↓
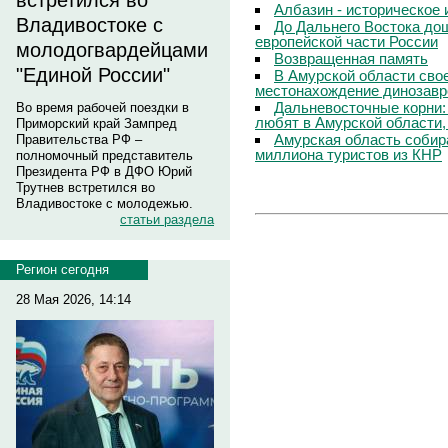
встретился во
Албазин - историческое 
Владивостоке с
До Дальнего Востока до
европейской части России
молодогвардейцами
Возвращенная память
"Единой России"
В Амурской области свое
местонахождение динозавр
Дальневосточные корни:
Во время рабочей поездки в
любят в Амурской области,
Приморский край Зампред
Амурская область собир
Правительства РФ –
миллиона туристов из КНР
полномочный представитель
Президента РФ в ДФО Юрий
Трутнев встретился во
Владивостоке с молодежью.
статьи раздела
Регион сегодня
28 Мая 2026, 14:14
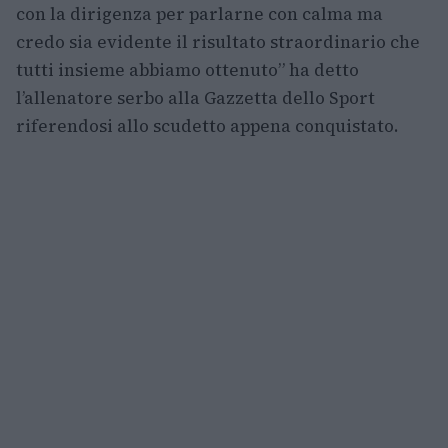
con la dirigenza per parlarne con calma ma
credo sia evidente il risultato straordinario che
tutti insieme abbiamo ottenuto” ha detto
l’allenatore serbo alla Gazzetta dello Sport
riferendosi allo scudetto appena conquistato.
↑
Job item
Repeat the records above exactly, without any pictures.

Answer space
встретился во
Албазин - историческое 
Владивостоке с
До Дальнего Востока до
европейской части России
молодогвардейцами
Возвращенная память
"Единой России"
В Амурской области свое
местонахождение динозавр
Дальневосточные корни:
Во время рабочей поездки в
любят в Амурской области,
Приморский край Зампред
Амурская область собир
Правительства РФ –
миллиона туристов из КНР
полномочный представитель
Президента РФ в ДФО Юрий
Трутнев встретился во
Владивостоке с молодежью.
статьи раздела
Регион сегодня
28 Мая 2026, 14:14
con la dirigenza per parlarne con calma ma
credo sia evidente il risultato straordinario che
tutti insieme abbiamo ottenuto” ha detto
l’allenatore serbo alla Gazzetta dello Sport
riferendosi allo scudetto appena conquistato.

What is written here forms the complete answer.